> [Passage for review]
+-------+

Back on Track
When we started the work in this section, we were trying to write a test to handle the scenario where the second letter duplicates the first letter. That triggered us to make our algorithm case-insensitive. We can now return to our original goal and write this test:
| c2/36/SoundexTest.cpp | |
| | TEST_F(SoundexEncoding, CombinesDuplicateCodesWhen2ndLetterDuplicates1st) { |
| | ASSERT_THAT(soundex.encode("Bbcd"), Eq("B230")); |
| | } |
Our solution involves a little bit of change to the overall policy embodied in encode. We pass the entire word to encodedDigits for encoding so that we can compare the encoding of the second letter to the first. We append only the tail of all encoded digits to the overall encoding.

+-------+

> [To do]
In the Soundex passage, what does the solution pass to encodedDigits, and for what purpose? The rows that come next play no part in this exercise.

+-------+

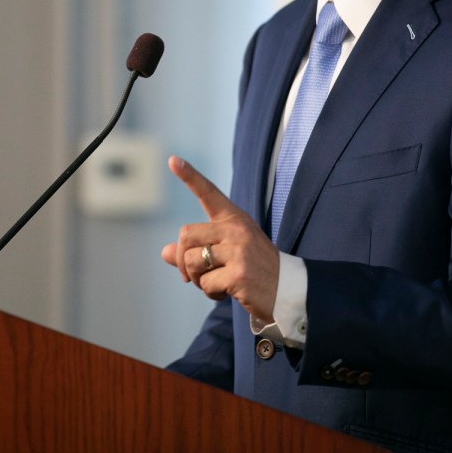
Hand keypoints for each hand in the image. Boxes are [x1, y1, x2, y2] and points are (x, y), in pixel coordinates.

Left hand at [160, 155, 279, 320]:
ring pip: (192, 262)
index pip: (208, 193)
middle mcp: (236, 229)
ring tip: (218, 282)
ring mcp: (239, 251)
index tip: (172, 159)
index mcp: (234, 219)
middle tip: (192, 275)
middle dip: (182, 259)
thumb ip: (196, 249)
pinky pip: (206, 283)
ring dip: (197, 279)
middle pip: (186, 235)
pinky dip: (211, 292)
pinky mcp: (239, 274)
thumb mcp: (227, 252)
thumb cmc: (253, 268)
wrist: (287, 288)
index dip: (189, 176)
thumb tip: (164, 252)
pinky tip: (229, 292)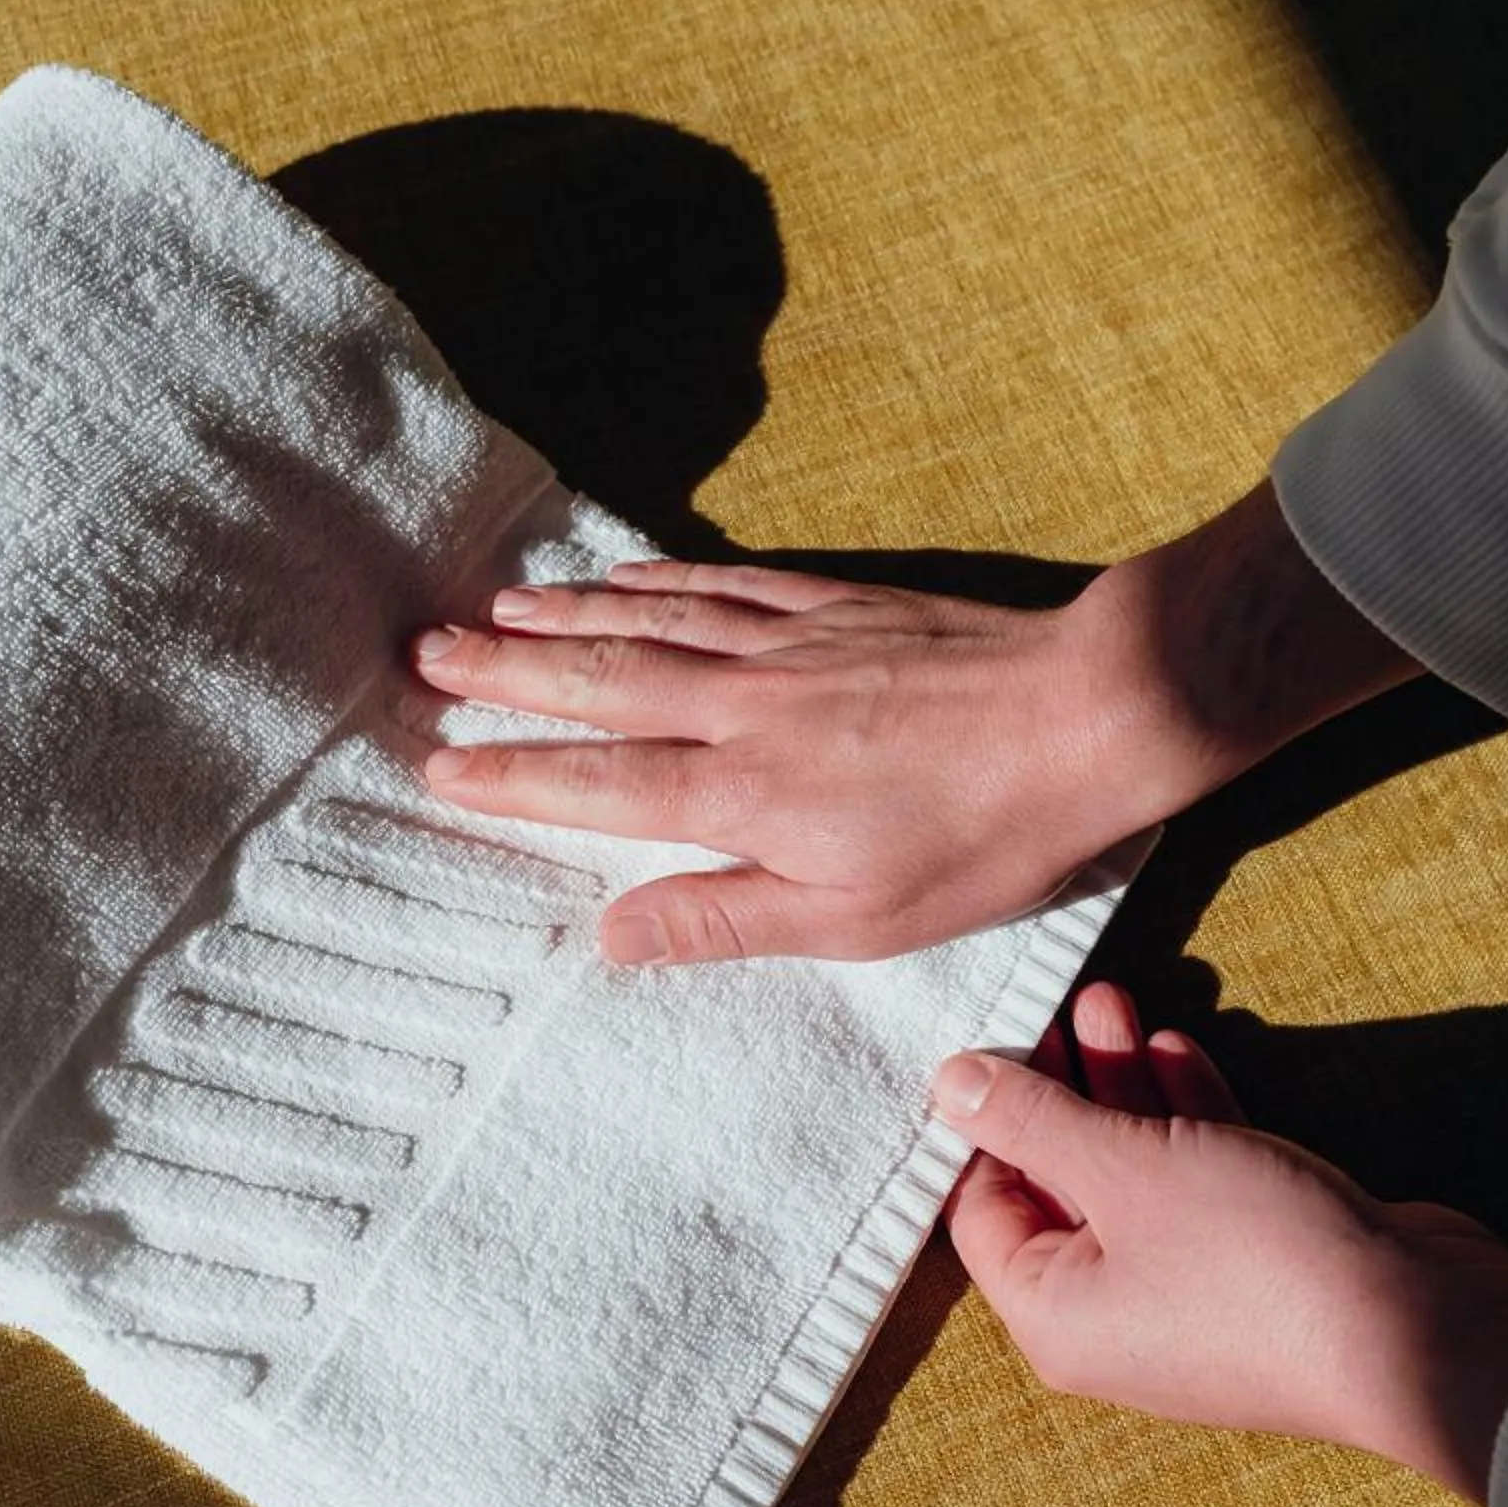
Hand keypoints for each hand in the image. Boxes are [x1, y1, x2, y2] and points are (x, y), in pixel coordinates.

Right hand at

+-------+

> [Output]
It passes the entire word, so that the encoding of the second letter can be compared to the first.